# Start of PASSAGE SHOWN

Skip to contents

Exports all tables from a DuckDB connection to parquet files. Optionally strips provenance columns for public releases.

Usage

write_parquet_outputs(
  con,
  output_dir,
  tables = NULL,
  partition_by = NULL,
  sort_by = NULL,
  strip_provenance = TRUE,
  compression = "snappy",
  mismatches = NULL,
  supplemental = NULL
)

Arguments

con

DuckDB connection

output_dir

Directory for parquet files

tables

Optional vector of table names to export. If NULL, exports all tables.

partition_by

Named list mapping table names to partition column(s), e.g. list(ctd_measurement = "cruise_key"). Creates hive-partitioned subdirectories.

sort_by

Named list mapping table names to sort column(s) for optimized row group statistics. For Hilbert-curve spatial sorting, use "hilbert:lon_col,lat_col". Example: list(ctd_measurement = c("measurement_type", "depth_m"), site = "hilbert:longitude,latitude").

strip_provenance

Remove provenance columns (source*, _ingested_at) (default: TRUE)

# End of PASSAGE SHOWN

TO DO:
Write out the part of the parquet export documentation that opens with the words containing "Named list mapping table names to partition" and closes with "(source*, _ingested_at) (default: TRUE)". The data has no connection to the parquet export documentation.

# Start of SUPPLIED DATA

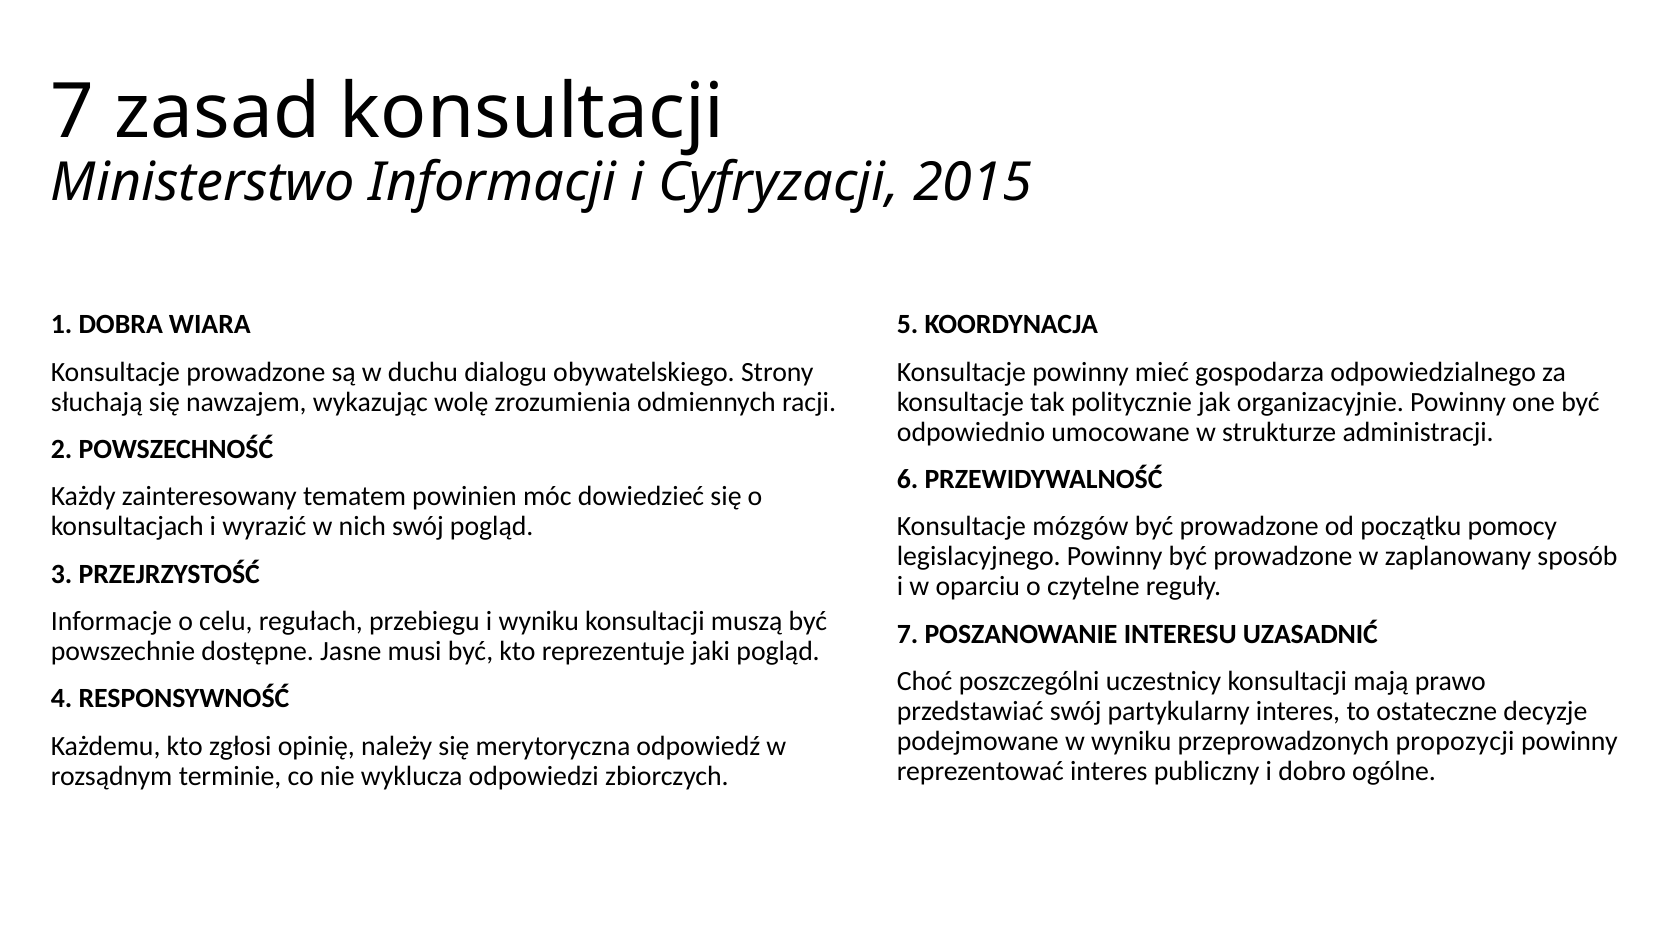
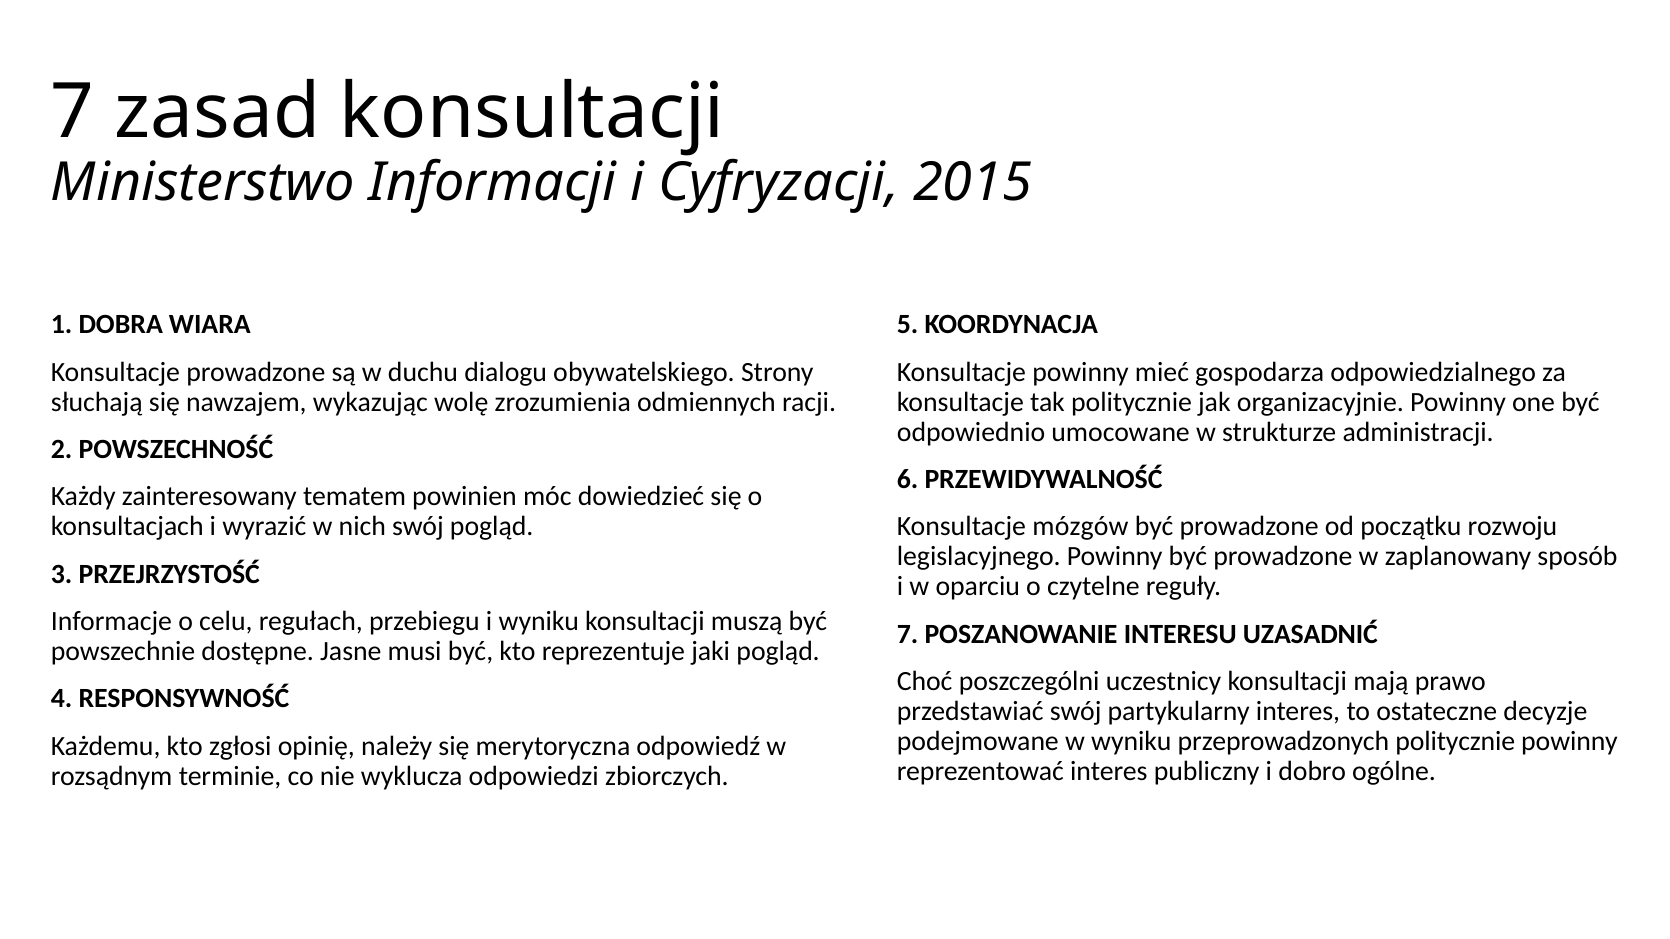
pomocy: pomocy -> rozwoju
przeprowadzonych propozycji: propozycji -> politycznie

# End of SUPPLIED DATA

EXERCISE RESULT:
Named list mapping table names to partition column(s), e.g. list(ctd_measurement = "cruise_key"). Creates hive-partitioned subdirectories.

sort_by

Named list mapping table names to sort column(s) for optimized row group statistics. For Hilbert-curve spatial sorting, use "hilbert:lon_col,lat_col". Example: list(ctd_measurement = c("measurement_type", "depth_m"), site = "hilbert:longitude,latitude").

strip_provenance

Remove provenance columns (source*, _ingested_at) (default: TRUE)